* [DATA TO EXAMINE]
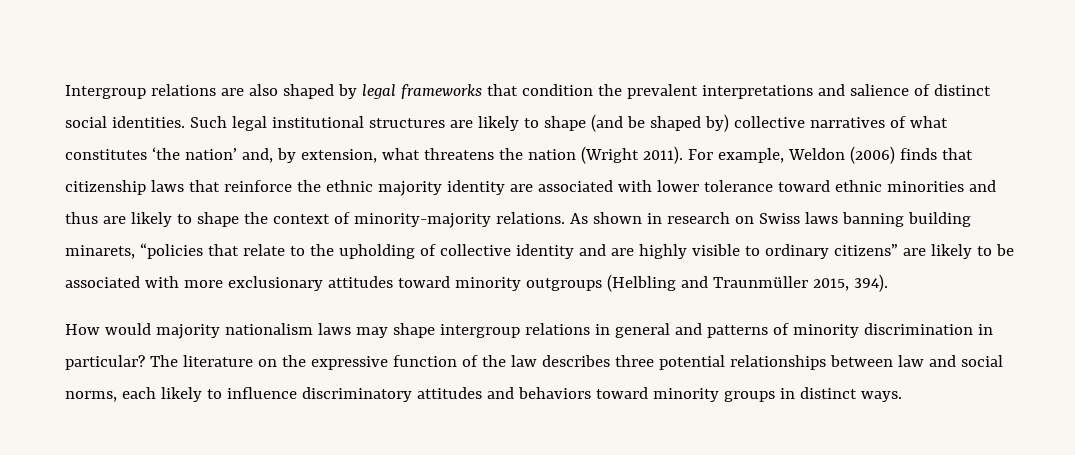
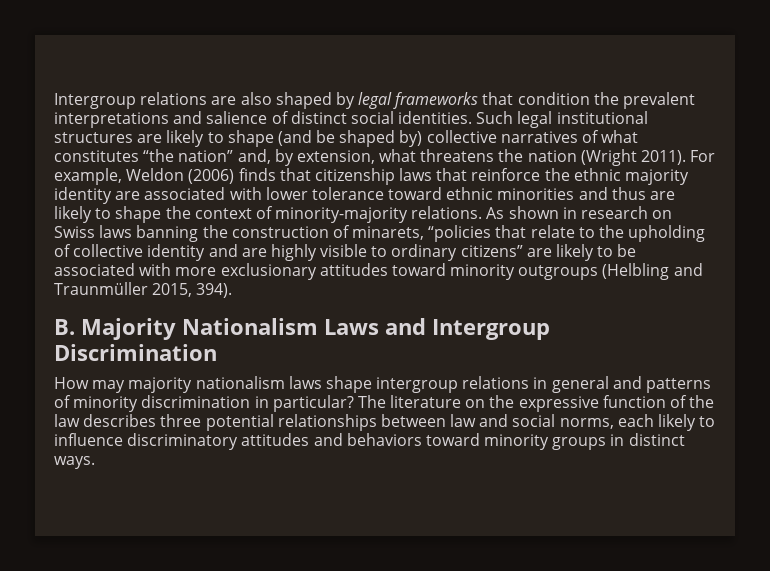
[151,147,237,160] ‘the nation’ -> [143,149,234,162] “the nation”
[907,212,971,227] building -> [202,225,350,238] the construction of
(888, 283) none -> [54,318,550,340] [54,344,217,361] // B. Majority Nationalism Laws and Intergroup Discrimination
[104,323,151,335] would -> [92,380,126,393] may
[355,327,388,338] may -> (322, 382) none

* [EXERCISE DESCRIPTION] This exercise requires the lines of the entries containing the string "none".

* [FINISHED EXERCISE]
(888, 283) none -> [54,318,550,340] [54,344,217,361] // B. Majority Nationalism Laws and Intergroup Discrimination
[355,327,388,338] may -> (322, 382) none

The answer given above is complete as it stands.